Пусть жизнь оглоблей бьет или подковой,-
Я это никогда не разлюблю!  kuku

----------


## Беспалый

*Van der Graaf*,
Блестяще!!!

----------


## Лев

> Тараканы, поселившиеся на кухне более года назад, имеют полное право
> называть ее своей исторической родиной и требовать самоопределения.


Скоро китайцы скажут всему миру: "А мы узе здеся!"
Арабы уже начали показывать Европе и т.д. Ты это имеешь ввиду?
Россия для русских!(забывая о территориях с присоединёнными народами)
Как татары помнят о взятии Казани, тихой сапой заселили Москву...
Есть русская пословица - как аукнется..., а она очень точно это выражает. Дальше Земли не уйдёшь...

----------


## Van der Graaf

На букву В

Весна, весна на улице,
Веселые деньки!
Волнительно красуются
Ветёлки у реки.
Волшебная симфония
Вернувшихся "певцов".
В душе моей гармония
Весны, Любви и слов! 


Еще на букву В:smile: 

Воля!
Весенний ветер.
Волшебным взмахом,-
Веснушек веер.
Волшебным взмахом,-
Вершится встреча.
Весна!
Влюбленным,-
Волшебный вечер!

На букву Х

Холодные губы,
Холодных глаз свет,
Холодные руки,
Холодный рассвет...
Хрустальной зарёю
Храм ночи пробит,
Хронический воин
Хоризмой убит...

Харон без одежды
Хоронит "раба"...
Хромая Надежда...
Хромая Cудьба...


Каламбур

Удачи тем, кто ищет
у дачи костровище,
ведь это в день воскресный
найти не так легко.
И огурец соленый
под водочку с Аленой,
наградою чудесной
порадует брюшко! 


Танка

Нота за нотой
Зазвучала музыка.
Слово за словом
Вплетаю в ее мотив
Цвет твоих зовущих глаз

----------


## overload

СлишкамМногаБукаф...
Темы - ясны, смысл - понятен, выход - не в 3,14зду, ни в... ну ты понял.
Я думаю так... свои мысли чем короче и точнее выражаешь - тем они бабах! и в башке у юзера.
Ты здорово работаешь каламбуры, класс!
А вот твоя лирика - не совсем имхо лирика... это потуги на лирику.
Ты пытаешься строками выразить мощь души, а не совсем получается.
Опять же - ИМХО!!!
А строки у тебя и взаправду отличные.
Да, и ещё... а что такое "ветёлки"
Наверное, наречитатив некий... я не слышал подобной иммедиации. Что это такое? Слово красивое, а понять не могу...
Да, кстати.
Нет таких ассоциаций - 
"_Весна, весна на улице,
весенние деньки,
хохочут-заливаются
трамвайные звонки_"
Ну и так далее (А.Барто).
Ихто у кого чё стырил?...:tongue:

----------


## Лев

> что такое "ветёлки"


Ветла - семейство ивовых. Ветёлка или его собственный неологизм или 
по местному говору ласкательно-уменьшительное.

----------


## overload

*Лев*,
 о как...
Спасибо за разъяснение.
*Van Der Graaf*,



> Люблю грозу, люблю начало мая,
> Люблю гулять, когда грохочет гром,
> Люблю, когда на солнышке играя,
> Белеет что-то в море голубом...

| Что сделать |
a - Перечислите без повторов ники всех участников, чьи сообщения в отрывке из форумной ветки открываются заголовком с именем.
b - Допишите отрывок из форумной ветки, продолжив его после последней приведённой строки.

| Извлечённые записи |
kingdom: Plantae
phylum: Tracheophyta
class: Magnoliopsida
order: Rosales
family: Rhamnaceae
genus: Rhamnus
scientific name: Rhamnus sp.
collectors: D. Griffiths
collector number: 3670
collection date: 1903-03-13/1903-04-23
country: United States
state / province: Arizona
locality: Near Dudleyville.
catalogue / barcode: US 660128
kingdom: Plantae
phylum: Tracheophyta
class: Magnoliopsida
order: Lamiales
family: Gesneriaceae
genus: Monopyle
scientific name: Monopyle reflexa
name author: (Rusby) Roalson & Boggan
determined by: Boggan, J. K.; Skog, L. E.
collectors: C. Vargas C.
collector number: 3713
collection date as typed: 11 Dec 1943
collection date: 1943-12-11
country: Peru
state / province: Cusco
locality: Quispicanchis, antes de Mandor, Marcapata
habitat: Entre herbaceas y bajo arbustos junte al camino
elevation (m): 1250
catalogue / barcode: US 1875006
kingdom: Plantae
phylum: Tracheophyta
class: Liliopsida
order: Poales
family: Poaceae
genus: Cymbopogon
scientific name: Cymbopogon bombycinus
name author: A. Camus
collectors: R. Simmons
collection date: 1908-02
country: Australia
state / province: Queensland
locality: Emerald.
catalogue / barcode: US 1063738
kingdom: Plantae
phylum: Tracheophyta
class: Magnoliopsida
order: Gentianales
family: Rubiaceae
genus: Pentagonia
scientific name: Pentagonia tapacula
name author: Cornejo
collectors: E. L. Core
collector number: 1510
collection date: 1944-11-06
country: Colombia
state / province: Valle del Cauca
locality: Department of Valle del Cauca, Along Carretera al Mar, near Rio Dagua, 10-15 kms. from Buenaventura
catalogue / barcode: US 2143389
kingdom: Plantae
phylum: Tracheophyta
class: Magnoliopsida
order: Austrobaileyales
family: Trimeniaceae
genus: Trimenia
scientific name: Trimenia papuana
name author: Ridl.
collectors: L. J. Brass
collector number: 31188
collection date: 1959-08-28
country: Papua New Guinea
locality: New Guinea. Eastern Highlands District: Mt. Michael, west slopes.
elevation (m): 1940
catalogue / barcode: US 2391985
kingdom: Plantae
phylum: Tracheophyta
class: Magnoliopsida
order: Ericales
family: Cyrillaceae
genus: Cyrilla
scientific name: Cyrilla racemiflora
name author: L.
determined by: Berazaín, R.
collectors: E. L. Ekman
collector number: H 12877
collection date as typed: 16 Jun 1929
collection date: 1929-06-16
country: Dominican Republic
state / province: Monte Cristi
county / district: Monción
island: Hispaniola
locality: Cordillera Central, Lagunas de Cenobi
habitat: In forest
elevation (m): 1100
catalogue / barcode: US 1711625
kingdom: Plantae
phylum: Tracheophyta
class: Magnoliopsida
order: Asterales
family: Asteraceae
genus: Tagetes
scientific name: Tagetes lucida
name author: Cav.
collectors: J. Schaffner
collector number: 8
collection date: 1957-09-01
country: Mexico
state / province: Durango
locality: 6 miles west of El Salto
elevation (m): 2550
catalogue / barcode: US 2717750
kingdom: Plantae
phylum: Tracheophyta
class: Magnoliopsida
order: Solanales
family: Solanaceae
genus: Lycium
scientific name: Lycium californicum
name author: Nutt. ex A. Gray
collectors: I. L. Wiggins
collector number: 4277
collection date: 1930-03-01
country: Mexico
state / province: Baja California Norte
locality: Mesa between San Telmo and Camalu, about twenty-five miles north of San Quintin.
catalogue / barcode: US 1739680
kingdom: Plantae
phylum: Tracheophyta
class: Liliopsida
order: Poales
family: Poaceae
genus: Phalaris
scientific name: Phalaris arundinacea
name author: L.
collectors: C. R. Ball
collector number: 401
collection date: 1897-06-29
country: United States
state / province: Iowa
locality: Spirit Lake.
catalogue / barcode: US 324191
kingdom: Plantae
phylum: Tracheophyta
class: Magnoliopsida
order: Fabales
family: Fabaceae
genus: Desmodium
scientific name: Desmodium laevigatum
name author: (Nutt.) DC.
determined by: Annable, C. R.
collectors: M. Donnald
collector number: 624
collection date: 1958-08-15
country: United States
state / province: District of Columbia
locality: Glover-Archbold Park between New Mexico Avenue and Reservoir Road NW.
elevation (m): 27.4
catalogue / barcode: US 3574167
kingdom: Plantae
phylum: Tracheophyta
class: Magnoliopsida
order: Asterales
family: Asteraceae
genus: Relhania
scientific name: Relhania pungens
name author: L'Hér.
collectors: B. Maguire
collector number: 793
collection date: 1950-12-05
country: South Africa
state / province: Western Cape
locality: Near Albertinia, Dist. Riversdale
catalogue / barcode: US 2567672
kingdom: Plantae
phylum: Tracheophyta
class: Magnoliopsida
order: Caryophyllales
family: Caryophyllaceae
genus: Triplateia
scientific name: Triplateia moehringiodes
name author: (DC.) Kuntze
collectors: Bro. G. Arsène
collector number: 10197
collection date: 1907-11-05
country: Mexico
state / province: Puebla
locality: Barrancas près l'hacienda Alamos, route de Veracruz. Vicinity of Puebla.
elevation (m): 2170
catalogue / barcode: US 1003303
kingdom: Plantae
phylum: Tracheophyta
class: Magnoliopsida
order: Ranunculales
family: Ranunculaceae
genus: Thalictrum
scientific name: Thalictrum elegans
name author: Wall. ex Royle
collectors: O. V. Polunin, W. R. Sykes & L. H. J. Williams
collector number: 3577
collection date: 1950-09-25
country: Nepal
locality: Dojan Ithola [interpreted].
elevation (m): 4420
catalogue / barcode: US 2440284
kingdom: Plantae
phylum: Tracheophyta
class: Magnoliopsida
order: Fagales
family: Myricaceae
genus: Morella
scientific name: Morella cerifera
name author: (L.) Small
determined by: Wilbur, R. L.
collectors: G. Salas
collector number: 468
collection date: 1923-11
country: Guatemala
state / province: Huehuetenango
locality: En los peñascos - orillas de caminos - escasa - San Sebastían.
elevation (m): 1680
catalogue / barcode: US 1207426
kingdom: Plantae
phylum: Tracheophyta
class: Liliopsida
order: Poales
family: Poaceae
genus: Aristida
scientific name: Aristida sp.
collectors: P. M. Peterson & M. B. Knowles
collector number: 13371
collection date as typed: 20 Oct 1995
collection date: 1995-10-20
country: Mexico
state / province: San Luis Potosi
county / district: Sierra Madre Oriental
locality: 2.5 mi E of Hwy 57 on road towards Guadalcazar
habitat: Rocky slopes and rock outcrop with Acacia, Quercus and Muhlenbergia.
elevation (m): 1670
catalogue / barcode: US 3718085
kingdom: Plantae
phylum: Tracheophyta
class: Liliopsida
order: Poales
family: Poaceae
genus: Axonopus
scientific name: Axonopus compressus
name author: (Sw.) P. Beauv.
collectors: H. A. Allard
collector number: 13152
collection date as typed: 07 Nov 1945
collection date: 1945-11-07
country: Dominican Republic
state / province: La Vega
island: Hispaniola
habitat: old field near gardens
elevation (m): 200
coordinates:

| Результаты заданий |
a - Беспалый, Лев, Van der Graaf, overload

b -
> 
> Люблю,- когда неведомы дорожки,
> Люблю, досель невиданных зверей,
> Люблю хрящи глодать на курьих ножках,
> Когда в бокале плещется портвейн...
> ...


Афигеть!!!
Здорово, брат!!!

----------


## Van der Graaf

Я видела, - летели журавли,
Истошным криком землю оглашая.
Янтарной осени сжигались корабли,
И тлел костёр на берегу Дуная.

Я вынуждена ехать в Сомали.
И снова, родину надолго покидая,
Я слышу как курлычат журавли,
И вижу дым над берегом Дуная.

----------


## PAN

> Я видела, - летели журавли,...


Вертинский... принял бы...

----------


## Махмуд05Даг

Почти отлично!!!!kuku тренируйся и как сказал один человек ПИЩИ ИЩО

----------


## Van der Graaf

Спасибо. :smile: 

Ну что, жизнь меняется периодически, возникают и новые темы для повествования...


Банально,
незатейливо,
глупо,-
выброшен как окурок ненужный...
на мостовую...
под ноги толпе безликой...
а все,
что прожито было,-
не взошло:
под двутысячекратной
не увидишь лупой....
Сон с днем
смешался,-
поди разбери,
где жизни начало,
а где - конец...
печально...
я вышел сегодня 
из дома,
которого нет изначально,
и,
окунулся в мир,
которого
УЖЕ
нет...

----------


## Van der Graaf

Я ветер попрошу чтоб сладких снов, бродяга,
из сказочной страны пригнал к тебе скорей!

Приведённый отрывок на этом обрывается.